§ Action item
Rewrite the material below with every instance of "Abraham" replaced by "Zaniolo", changing nothing else.

(Text extracted from pages)
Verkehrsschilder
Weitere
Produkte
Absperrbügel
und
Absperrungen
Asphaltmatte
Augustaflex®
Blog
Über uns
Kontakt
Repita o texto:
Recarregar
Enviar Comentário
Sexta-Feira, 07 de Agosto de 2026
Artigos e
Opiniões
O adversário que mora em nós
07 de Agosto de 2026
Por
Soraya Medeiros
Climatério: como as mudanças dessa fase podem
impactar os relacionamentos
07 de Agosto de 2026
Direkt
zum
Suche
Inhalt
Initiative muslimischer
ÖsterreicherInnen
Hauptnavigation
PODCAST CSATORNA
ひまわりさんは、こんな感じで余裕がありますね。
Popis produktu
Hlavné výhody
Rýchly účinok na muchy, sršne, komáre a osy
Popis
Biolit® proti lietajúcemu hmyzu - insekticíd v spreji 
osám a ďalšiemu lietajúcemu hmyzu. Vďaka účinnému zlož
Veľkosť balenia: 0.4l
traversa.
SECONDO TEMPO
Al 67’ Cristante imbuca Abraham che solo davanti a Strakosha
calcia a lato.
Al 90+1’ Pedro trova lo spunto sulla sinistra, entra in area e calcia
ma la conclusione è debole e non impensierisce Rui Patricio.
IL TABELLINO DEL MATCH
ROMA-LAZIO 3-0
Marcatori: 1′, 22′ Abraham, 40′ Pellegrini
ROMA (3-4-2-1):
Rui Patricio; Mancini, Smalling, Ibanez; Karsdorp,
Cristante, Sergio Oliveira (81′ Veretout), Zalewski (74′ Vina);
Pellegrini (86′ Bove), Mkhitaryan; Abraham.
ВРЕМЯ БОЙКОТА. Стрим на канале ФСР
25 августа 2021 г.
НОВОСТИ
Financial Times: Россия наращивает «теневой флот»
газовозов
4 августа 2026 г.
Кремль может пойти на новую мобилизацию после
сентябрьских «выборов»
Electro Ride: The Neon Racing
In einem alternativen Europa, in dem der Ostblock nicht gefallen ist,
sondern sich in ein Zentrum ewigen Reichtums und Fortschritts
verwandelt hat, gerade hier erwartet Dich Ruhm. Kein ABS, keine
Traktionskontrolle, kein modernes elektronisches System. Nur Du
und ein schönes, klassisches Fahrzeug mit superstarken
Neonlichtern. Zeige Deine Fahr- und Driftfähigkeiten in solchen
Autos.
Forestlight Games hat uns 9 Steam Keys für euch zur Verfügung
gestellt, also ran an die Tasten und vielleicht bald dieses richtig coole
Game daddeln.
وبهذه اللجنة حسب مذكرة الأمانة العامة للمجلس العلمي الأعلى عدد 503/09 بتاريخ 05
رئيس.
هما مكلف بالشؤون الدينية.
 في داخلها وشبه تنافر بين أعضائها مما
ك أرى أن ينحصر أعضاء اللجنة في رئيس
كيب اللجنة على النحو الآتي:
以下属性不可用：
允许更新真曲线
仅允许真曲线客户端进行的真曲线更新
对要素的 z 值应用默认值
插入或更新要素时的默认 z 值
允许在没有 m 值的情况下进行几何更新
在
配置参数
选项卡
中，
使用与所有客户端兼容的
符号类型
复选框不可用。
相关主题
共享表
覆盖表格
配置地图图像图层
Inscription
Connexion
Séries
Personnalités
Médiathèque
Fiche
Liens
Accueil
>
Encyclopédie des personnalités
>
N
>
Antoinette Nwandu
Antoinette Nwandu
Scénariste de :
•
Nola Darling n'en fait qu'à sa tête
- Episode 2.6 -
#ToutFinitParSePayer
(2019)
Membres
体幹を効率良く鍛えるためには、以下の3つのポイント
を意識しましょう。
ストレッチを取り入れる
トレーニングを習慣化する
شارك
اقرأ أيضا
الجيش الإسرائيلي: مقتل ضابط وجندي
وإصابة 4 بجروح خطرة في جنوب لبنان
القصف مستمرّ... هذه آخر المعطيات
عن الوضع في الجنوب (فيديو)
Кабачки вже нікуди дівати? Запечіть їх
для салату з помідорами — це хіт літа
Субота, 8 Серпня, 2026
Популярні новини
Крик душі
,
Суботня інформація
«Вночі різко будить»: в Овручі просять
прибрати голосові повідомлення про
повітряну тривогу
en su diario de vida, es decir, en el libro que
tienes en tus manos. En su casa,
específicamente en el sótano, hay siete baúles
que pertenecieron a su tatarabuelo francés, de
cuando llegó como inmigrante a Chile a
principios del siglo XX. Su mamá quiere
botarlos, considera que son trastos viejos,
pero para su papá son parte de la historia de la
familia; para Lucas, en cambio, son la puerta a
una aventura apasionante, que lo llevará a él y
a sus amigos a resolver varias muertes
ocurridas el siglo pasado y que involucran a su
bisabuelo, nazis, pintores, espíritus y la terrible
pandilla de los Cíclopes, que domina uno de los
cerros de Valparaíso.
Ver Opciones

§ Written answer
Verkehrsschilder
Weitere
Produkte
Absperrbügel
und
Absperrungen
Asphaltmatte
Augustaflex®
Blog
Über uns
Kontakt
Repita o texto:
Recarregar
Enviar Comentário
Sexta-Feira, 07 de Agosto de 2026
Artigos e
Opiniões
O adversário que mora em nós
07 de Agosto de 2026
Por
Soraya Medeiros
Climatério: como as mudanças dessa fase podem
impactar os relacionamentos
07 de Agosto de 2026
Direkt
zum
Suche
Inhalt
Initiative muslimischer
ÖsterreicherInnen
Hauptnavigation
PODCAST CSATORNA
ひまわりさんは、こんな感じで余裕がありますね。
Popis produktu
Hlavné výhody
Rýchly účinok na muchy, sršne, komáre a osy
Popis
Biolit® proti lietajúcemu hmyzu - insekticíd v spreji 
osám a ďalšiemu lietajúcemu hmyzu. Vďaka účinnému zlož
Veľkosť balenia: 0.4l
traversa.
SECONDO TEMPO
Al 67’ Cristante imbuca Zaniolo che solo davanti a Strakosha
calcia a lato.
Al 90+1’ Pedro trova lo spunto sulla sinistra, entra in area e calcia
ma la conclusione è debole e non impensierisce Rui Patricio.
IL TABELLINO DEL MATCH
ROMA-LAZIO 3-0
Marcatori: 1′, 22′ Zaniolo, 40′ Pellegrini
ROMA (3-4-2-1):
Rui Patricio; Mancini, Smalling, Ibanez; Karsdorp,
Cristante, Sergio Oliveira (81′ Veretout), Zalewski (74′ Vina);
Pellegrini (86′ Bove), Mkhitaryan; Zaniolo.
ВРЕМЯ БОЙКОТА. Стрим на канале ФСР
25 августа 2021 г.
НОВОСТИ
Financial Times: Россия наращивает «теневой флот»
газовозов
4 августа 2026 г.
Кремль может пойти на новую мобилизацию после
сентябрьских «выборов»
Electro Ride: The Neon Racing
In einem alternativen Europa, in dem der Ostblock nicht gefallen ist,
sondern sich in ein Zentrum ewigen Reichtums und Fortschritts
verwandelt hat, gerade hier erwartet Dich Ruhm. Kein ABS, keine
Traktionskontrolle, kein modernes elektronisches System. Nur Du
und ein schönes, klassisches Fahrzeug mit superstarken
Neonlichtern. Zeige Deine Fahr- und Driftfähigkeiten in solchen
Autos.
Forestlight Games hat uns 9 Steam Keys für euch zur Verfügung
gestellt, also ran an die Tasten und vielleicht bald dieses richtig coole
Game daddeln.
وبهذه اللجنة حسب مذكرة الأمانة العامة للمجلس العلمي الأعلى عدد 503/09 بتاريخ 05
رئيس.
هما مكلف بالشؤون الدينية.
 في داخلها وشبه تنافر بين أعضائها مما
ك أرى أن ينحصر أعضاء اللجنة في رئيس
كيب اللجنة على النحو الآتي:
以下属性不可用：
允许更新真曲线
仅允许真曲线客户端进行的真曲线更新
对要素的 z 值应用默认值
插入或更新要素时的默认 z 值
允许在没有 m 值的情况下进行几何更新
在
配置参数
选项卡
中，
使用与所有客户端兼容的
符号类型
复选框不可用。
相关主题
共享表
覆盖表格
配置地图图像图层
Inscription
Connexion
Séries
Personnalités
Médiathèque
Fiche
Liens
Accueil
>
Encyclopédie des personnalités
>
N
>
Antoinette Nwandu
Antoinette Nwandu
Scénariste de :
•
Nola Darling n'en fait qu'à sa tête
- Episode 2.6 -
#ToutFinitParSePayer
(2019)
Membres
体幹を効率良く鍛えるためには、以下の3つのポイント
を意識しましょう。
ストレッチを取り入れる
トレーニングを習慣化する
شارك
اقرأ أيضا
الجيش الإسرائيلي: مقتل ضابط وجندي
وإصابة 4 بجروح خطرة في جنوب لبنان
القصف مستمرّ... هذه آخر المعطيات
عن الوضع في الجنوب (فيديو)
Кабачки вже нікуди дівати? Запечіть їх
для салату з помідорами — це хіт літа
Субота, 8 Серпня, 2026
Популярні новини
Крик душі
,
Суботня інформація
«Вночі різко будить»: в Овручі просять
прибрати голосові повідомлення про
повітряну тривогу
en su diario de vida, es decir, en el libro que
tienes en tus manos. En su casa,
específicamente en el sótano, hay siete baúles
que pertenecieron a su tatarabuelo francés, de
cuando llegó como inmigrante a Chile a
principios del siglo XX. Su mamá quiere
botarlos, considera que son trastos viejos,
pero para su papá son parte de la historia de la
familia; para Lucas, en cambio, son la puerta a
una aventura apasionante, que lo llevará a él y
a sus amigos a resolver varias muertes
ocurridas el siglo pasado y que involucran a su
bisabuelo, nazis, pintores, espíritus y la terrible
pandilla de los Cíclopes, que domina uno de los
cerros de Valparaíso.
Ver Opciones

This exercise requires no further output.